Ask HN: Is Everything Falsifiable? - neotokio
If I decide to judge &#x27;believe&#x27; (non-scientific, non-falsifiable) as probabilistic function (easy example - Pascal wager) isn&#x27;t, ultimately, everything falsifiable? Including the most bizarre of the statements, ie. I believe that there are green skinned trunk people living at the edge of Antarctica.<p>Only after I add additional constrains, like time, space, frequency or other, I can truly talk about statement being falsifiable in relation to those constrains.<p>There is also, of course, Gödel.<p>PS. I realize roots of falsifiability are within philosophy of science and I myself try to extend definition from simple and well defined statements to complex and undefined. It&#x27;s an exercise.
======
neotokio
> What do you mean falsifiable?

Testable. Ability to approve or dismiss idea. This ability seems to exist only
within some defined constrains (time, space...). That's my question at its
roots.

Of course we assume that statement which fails to be 'tested' within those
constrains is 'false' or at least probabilistically closer to 'false' than
'true'. However, without those modeled constrains, statement 'hangs' in some
quantum realm of uncertainty until some final resolution happens.

Hence the question, isn't ultimately everything falsifiable? I could always
give my 'test' a little more time or define bigger space for it to work until
one day it would work. In other words, I can wait infinite amount of time for
something to become true, where false happens in finite amount of time.
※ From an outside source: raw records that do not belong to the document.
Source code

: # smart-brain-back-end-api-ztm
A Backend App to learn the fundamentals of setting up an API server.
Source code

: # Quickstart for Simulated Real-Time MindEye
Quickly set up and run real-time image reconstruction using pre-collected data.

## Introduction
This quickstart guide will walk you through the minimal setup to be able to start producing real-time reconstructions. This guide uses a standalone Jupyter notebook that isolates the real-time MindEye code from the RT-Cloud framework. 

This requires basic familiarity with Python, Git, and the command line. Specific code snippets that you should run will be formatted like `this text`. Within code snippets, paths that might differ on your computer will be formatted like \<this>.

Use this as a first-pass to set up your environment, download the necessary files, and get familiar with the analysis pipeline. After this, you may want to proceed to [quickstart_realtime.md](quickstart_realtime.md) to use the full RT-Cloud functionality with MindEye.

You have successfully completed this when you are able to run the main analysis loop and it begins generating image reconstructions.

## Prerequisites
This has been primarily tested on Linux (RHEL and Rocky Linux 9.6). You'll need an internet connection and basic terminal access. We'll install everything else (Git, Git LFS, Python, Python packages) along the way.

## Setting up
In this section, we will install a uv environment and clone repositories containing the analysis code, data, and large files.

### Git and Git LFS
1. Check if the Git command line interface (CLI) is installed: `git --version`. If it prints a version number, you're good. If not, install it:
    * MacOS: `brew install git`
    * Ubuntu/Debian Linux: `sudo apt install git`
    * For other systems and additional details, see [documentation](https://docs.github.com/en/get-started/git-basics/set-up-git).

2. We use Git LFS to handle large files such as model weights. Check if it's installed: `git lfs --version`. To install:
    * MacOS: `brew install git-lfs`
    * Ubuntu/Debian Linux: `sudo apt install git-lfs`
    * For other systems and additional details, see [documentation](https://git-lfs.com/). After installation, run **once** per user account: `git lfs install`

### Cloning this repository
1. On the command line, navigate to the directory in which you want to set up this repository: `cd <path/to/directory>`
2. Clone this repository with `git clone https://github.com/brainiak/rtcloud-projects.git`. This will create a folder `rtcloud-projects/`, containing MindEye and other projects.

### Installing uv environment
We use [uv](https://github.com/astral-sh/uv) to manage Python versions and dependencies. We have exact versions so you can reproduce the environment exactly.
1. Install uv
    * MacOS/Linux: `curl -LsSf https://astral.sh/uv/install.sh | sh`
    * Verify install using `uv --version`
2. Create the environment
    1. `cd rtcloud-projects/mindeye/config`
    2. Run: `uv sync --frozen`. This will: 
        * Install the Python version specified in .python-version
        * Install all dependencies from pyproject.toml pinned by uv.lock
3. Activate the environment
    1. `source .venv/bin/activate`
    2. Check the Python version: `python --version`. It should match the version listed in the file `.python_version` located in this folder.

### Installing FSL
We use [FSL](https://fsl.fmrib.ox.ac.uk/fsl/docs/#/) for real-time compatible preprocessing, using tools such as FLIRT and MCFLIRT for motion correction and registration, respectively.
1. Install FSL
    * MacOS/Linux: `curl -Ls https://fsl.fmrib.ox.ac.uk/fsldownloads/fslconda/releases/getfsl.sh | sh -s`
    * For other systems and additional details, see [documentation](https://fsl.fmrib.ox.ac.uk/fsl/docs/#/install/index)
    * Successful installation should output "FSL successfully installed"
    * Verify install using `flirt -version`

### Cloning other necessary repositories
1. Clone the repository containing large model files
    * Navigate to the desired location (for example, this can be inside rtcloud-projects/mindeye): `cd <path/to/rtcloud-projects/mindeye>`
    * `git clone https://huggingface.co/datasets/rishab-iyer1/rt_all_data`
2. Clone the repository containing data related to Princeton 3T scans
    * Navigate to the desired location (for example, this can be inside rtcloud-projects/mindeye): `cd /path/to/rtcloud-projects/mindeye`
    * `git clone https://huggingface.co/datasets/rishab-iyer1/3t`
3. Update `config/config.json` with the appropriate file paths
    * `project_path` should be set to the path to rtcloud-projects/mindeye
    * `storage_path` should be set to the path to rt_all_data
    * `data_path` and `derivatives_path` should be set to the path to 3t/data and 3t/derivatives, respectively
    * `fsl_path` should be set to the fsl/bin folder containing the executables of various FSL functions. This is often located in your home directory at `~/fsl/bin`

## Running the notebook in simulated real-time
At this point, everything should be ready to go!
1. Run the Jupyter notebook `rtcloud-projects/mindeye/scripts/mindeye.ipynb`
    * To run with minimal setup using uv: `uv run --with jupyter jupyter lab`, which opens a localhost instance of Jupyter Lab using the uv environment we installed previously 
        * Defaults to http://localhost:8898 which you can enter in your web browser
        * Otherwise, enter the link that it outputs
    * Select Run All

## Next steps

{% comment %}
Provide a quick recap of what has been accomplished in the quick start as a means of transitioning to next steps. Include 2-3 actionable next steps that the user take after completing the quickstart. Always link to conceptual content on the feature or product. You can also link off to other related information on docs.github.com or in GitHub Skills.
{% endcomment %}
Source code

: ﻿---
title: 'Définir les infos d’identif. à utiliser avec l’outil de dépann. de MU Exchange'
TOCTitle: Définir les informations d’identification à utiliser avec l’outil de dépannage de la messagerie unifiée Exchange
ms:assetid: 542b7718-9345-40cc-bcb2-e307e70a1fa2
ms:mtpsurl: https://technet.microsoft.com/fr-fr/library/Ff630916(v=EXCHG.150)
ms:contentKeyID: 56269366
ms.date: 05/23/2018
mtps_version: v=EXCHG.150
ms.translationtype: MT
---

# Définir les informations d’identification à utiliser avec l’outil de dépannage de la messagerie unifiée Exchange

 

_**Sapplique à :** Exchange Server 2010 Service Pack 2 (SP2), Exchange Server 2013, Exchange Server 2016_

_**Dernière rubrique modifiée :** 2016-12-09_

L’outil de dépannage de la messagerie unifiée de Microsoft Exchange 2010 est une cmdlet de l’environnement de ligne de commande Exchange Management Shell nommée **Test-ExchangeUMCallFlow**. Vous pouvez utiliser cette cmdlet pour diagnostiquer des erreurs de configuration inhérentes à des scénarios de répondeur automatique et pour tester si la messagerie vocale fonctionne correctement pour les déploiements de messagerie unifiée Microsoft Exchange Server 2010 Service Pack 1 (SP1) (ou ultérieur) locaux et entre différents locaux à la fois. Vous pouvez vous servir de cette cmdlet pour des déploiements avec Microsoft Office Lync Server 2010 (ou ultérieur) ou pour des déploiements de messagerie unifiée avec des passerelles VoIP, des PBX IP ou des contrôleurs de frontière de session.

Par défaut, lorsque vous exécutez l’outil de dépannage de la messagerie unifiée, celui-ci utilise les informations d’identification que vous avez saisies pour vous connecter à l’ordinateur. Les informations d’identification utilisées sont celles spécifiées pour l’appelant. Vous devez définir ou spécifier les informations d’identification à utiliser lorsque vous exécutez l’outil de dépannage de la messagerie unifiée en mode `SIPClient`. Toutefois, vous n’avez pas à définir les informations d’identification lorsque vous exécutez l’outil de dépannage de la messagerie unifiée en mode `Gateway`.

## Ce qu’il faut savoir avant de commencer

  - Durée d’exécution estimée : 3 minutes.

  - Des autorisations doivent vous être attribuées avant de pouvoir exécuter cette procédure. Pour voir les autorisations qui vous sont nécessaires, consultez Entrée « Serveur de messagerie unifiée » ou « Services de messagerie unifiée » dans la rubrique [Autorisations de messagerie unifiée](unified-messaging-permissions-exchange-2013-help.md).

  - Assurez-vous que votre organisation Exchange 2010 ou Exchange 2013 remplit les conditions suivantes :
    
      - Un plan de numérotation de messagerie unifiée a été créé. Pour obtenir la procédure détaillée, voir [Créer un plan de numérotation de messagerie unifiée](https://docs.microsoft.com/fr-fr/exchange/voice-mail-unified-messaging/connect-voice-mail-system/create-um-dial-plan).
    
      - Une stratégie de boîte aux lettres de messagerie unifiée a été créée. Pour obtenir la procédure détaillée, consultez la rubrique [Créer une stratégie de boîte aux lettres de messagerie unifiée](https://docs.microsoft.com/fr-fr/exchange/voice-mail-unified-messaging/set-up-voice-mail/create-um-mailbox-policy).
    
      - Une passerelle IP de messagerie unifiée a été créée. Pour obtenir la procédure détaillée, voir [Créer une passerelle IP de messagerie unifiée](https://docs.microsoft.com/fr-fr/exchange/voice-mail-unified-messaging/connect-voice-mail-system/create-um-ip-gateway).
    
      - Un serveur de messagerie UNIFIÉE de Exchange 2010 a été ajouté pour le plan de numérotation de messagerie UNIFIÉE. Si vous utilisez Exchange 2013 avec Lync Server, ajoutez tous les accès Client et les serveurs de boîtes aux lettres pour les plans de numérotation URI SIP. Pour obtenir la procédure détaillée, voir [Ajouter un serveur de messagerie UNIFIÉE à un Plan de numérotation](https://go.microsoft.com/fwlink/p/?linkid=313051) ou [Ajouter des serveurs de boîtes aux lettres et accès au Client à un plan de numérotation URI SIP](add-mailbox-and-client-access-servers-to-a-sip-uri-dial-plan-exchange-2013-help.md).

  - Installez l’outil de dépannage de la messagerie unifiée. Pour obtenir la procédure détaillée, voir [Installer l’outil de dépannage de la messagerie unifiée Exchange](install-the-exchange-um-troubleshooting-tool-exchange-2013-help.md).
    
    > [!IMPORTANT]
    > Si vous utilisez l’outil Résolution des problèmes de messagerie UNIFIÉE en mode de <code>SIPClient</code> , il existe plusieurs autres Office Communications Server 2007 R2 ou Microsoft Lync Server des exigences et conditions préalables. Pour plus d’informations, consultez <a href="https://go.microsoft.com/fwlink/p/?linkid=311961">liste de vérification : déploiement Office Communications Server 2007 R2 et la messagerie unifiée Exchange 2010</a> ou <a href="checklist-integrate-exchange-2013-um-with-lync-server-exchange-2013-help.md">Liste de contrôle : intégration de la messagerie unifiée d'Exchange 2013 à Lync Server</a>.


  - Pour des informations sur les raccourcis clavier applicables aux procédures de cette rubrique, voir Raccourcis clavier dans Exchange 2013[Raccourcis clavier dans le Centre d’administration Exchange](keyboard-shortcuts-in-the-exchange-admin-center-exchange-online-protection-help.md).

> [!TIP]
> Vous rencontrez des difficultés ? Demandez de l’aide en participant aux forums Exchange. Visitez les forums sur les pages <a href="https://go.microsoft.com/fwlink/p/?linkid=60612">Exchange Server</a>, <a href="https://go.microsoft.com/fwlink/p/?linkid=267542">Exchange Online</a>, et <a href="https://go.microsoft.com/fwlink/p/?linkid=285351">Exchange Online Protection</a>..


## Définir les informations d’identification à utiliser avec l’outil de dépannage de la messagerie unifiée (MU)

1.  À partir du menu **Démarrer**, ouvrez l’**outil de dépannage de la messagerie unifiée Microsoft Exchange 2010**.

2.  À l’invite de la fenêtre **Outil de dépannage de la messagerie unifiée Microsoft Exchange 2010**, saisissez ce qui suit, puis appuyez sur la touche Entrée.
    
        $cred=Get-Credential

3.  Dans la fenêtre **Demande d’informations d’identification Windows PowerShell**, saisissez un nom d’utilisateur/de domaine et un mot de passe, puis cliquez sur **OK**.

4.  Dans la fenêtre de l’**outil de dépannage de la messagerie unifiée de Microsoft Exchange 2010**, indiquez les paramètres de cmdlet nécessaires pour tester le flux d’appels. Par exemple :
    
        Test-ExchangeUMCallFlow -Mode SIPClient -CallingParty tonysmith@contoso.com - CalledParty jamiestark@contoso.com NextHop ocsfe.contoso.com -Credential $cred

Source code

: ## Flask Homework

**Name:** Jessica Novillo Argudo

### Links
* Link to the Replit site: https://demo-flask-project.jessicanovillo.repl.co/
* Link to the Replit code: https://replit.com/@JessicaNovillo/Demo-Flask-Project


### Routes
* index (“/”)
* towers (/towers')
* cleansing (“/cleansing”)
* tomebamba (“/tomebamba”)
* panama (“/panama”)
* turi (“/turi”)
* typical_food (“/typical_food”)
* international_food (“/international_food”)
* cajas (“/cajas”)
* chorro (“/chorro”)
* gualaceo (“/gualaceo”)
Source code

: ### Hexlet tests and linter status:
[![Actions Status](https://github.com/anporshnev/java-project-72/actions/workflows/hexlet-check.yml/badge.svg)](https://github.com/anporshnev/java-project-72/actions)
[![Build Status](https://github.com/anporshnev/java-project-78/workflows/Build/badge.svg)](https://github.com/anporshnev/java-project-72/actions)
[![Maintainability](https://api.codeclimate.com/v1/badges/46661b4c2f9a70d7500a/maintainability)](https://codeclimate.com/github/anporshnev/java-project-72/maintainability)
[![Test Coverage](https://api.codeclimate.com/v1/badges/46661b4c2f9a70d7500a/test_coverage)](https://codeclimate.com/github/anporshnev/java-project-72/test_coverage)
Ie. What if I waited 1bln years until green skinned trunk people will start
living at the edge of Antarctica?

It seems to border on
[https://en.wikipedia.org/wiki/Demarcation_problem](https://en.wikipedia.org/wiki/Demarcation_problem)

> Could you elaborate on what you mean by "there is also, of course, Gödel"?

I referred to Incompleteness Theorem, namely - problem of consistency. In case
of falsifiability:

a) Impossibility to establish the internal logical consistency, unless one
adopts principles of reasoning so complex that their internal consistency is
as open to doubt. b) Models cannot be made in finite number of observation. c)
Even if theorems already deduced do not contradict each other, there remains
possibility that the very next theorem deduced may be contradictory.

Honestly guys, uff... But I do try to get deeper understanding of
'falsifiability' and its limits :)

------
badrabbit
What do you mean falsifiable?

> I believe that there are green skinned trunk people living at the edge of
> Antarctica.

Critical thinking and objective analysis can be applied. If you ask me to
believe that,I would ask you to present me with facts I can independently
verify.

You mentioned words like 'believe' and 'judge'. What thought process are you
following? If your judgement is flexible enough anything is falsifiable to
you. Indeed some believe everything is relative and truth comes in shades.

Pascal's wager is interesting because he states truth is binary,which I
personally agree. Some things are difficult for people to prove as truth so I
think we resort to believability based on varying metrics as opoosed to a
binary true/false verdict.

------
Legogris
Could you elaborate on what you mean by "there is also, of course, Gödel"?

Isn't the statement "This statement is false" non-falsifiable?